__Work item__: Setting aside any pictures, reproduce the data exactly.
[Source information]
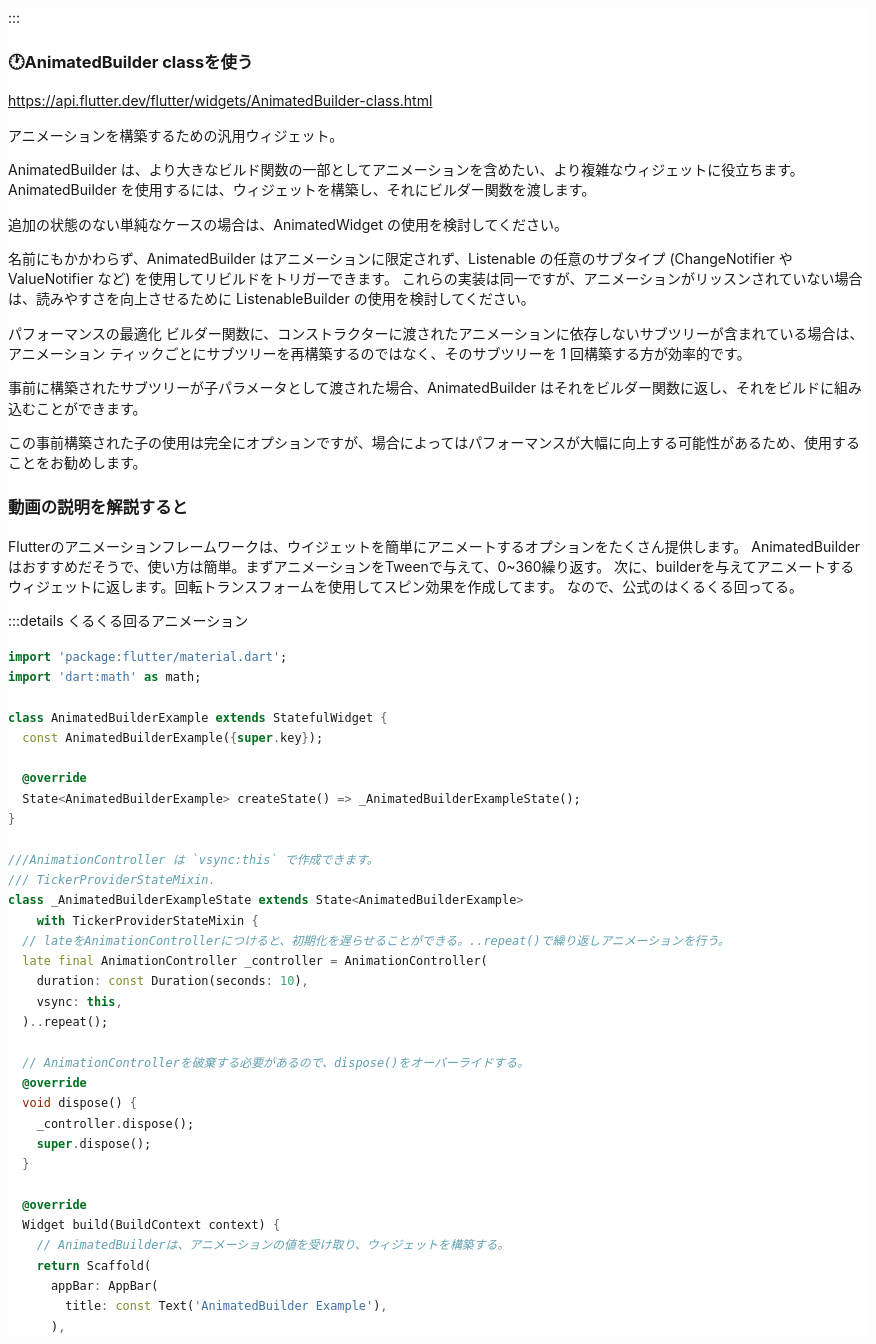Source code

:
 ```dart
```
:::

### 🕐AnimatedBuilder classを使う
https://api.flutter.dev/flutter/widgets/AnimatedBuilder-class.html

アニメーションを構築するための汎用ウィジェット。

AnimatedBuilder は、より大きなビルド関数の一部としてアニメーションを含めたい、より複雑なウィジェットに役立ちます。 AnimatedBuilder を使用するには、ウィジェットを構築し、それにビルダー関数を渡します。

追加の状態のない単純なケースの場合は、AnimatedWidget の使用を検討してください。

名前にもかかわらず、AnimatedBuilder はアニメーションに限定されず、Listenable の任意のサブタイプ (ChangeNotifier や ValueNotifier など) を使用してリビルドをトリガーできます。 これらの実装は同一ですが、アニメーションがリッスンされていない場合は、読みやすさを向上させるために ListenableBuilder の使用を検討してください。

パフォーマンスの最適化
ビルダー関数に、コンストラクターに渡されたアニメーションに依存しないサブツリーが含まれている場合は、アニメーション ティックごとにサブツリーを再構築するのではなく、そのサブツリーを 1 回構築する方が効率的です。

事前に構築されたサブツリーが子パラメータとして渡された場合、AnimatedBuilder はそれをビルダー関数に返し、それをビルドに組み込むことができます。

この事前構築された子の使用は完全にオプションですが、場合によってはパフォーマンスが大幅に向上する可能性があるため、使用することをお勧めします。

### 動画の説明を解説すると
Flutterのアニメーションフレームワークは、ウイジェットを簡単にアニメートするオプションをたくさん提供します。
AnimatedBuilderはおすすめだそうで、使い方は簡単。まずアニメーションをTweenで与えて、0~360繰り返す。
次に、builderを与えてアニメートするウィジェットに返します。回転トランスフォームを使用してスピン効果を作成してます。
なので、公式のはくるくる回ってる。

:::details くるくる回るアニメーション
```dart
import 'package:flutter/material.dart';
import 'dart:math' as math;

class AnimatedBuilderExample extends StatefulWidget {
  const AnimatedBuilderExample({super.key});

  @override
  State<AnimatedBuilderExample> createState() => _AnimatedBuilderExampleState();
}

///AnimationController は `vsync:this` で作成できます。
/// TickerProviderStateMixin.
class _AnimatedBuilderExampleState extends State<AnimatedBuilderExample>
    with TickerProviderStateMixin {
  // lateをAnimationControllerにつけると、初期化を遅らせることができる。..repeat()で繰り返しアニメーションを行う。
  late final AnimationController _controller = AnimationController(
    duration: const Duration(seconds: 10),
    vsync: this,
  )..repeat();

  // AnimationControllerを破棄する必要があるので、dispose()をオーバーライドする。
  @override
  void dispose() {
    _controller.dispose();
    super.dispose();
  }

  @override
  Widget build(BuildContext context) {
    // AnimatedBuilderは、アニメーションの値を受け取り、ウィジェットを構築する。
    return Scaffold(
      appBar: AppBar(
        title: const Text('AnimatedBuilder Example'),
      ),
```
[/Source information]
__Task answer__:
Source code

:
 ```dart
```
:::

### 🕐AnimatedBuilder classを使う
https://api.flutter.dev/flutter/widgets/AnimatedBuilder-class.html

アニメーションを構築するための汎用ウィジェット。

AnimatedBuilder は、より大きなビルド関数の一部としてアニメーションを含めたい、より複雑なウィジェットに役立ちます。 AnimatedBuilder を使用するには、ウィジェットを構築し、それにビルダー関数を渡します。

追加の状態のない単純なケースの場合は、AnimatedWidget の使用を検討してください。

名前にもかかわらず、AnimatedBuilder はアニメーションに限定されず、Listenable の任意のサブタイプ (ChangeNotifier や ValueNotifier など) を使用してリビルドをトリガーできます。 これらの実装は同一ですが、アニメーションがリッスンされていない場合は、読みやすさを向上させるために ListenableBuilder の使用を検討してください。

パフォーマンスの最適化
ビルダー関数に、コンストラクターに渡されたアニメーションに依存しないサブツリーが含まれている場合は、アニメーション ティックごとにサブツリーを再構築するのではなく、そのサブツリーを 1 回構築する方が効率的です。

事前に構築されたサブツリーが子パラメータとして渡された場合、AnimatedBuilder はそれをビルダー関数に返し、それをビルドに組み込むことができます。

この事前構築された子の使用は完全にオプションですが、場合によってはパフォーマンスが大幅に向上する可能性があるため、使用することをお勧めします。

### 動画の説明を解説すると
Flutterのアニメーションフレームワークは、ウイジェットを簡単にアニメートするオプションをたくさん提供します。
AnimatedBuilderはおすすめだそうで、使い方は簡単。まずアニメーションをTweenで与えて、0~360繰り返す。
次に、builderを与えてアニメートするウィジェットに返します。回転トランスフォームを使用してスピン効果を作成してます。
なので、公式のはくるくる回ってる。

:::details くるくる回るアニメーション
```dart
import 'package:flutter/material.dart';
import 'dart:math' as math;

class AnimatedBuilderExample extends StatefulWidget {
  const AnimatedBuilderExample({super.key});

  @override
  State<AnimatedBuilderExample> createState() => _AnimatedBuilderExampleState();
}

///AnimationController は `vsync:this` で作成できます。
/// TickerProviderStateMixin.
class _AnimatedBuilderExampleState extends State<AnimatedBuilderExample>
    with TickerProviderStateMixin {
  // lateをAnimationControllerにつけると、初期化を遅らせることができる。..repeat()で繰り返しアニメーションを行う。
  late final AnimationController _controller = AnimationController(
    duration: const Duration(seconds: 10),
    vsync: this,
  )..repeat();

  // AnimationControllerを破棄する必要があるので、dispose()をオーバーライドする。
  @override
  void dispose() {
    _controller.dispose();
    super.dispose();
  }

  @override
  Widget build(BuildContext context) {
    // AnimatedBuilderは、アニメーションの値を受け取り、ウィジェットを構築する。
    return Scaffold(
      appBar: AppBar(
        title: const Text('AnimatedBuilder Example'),
      ),
```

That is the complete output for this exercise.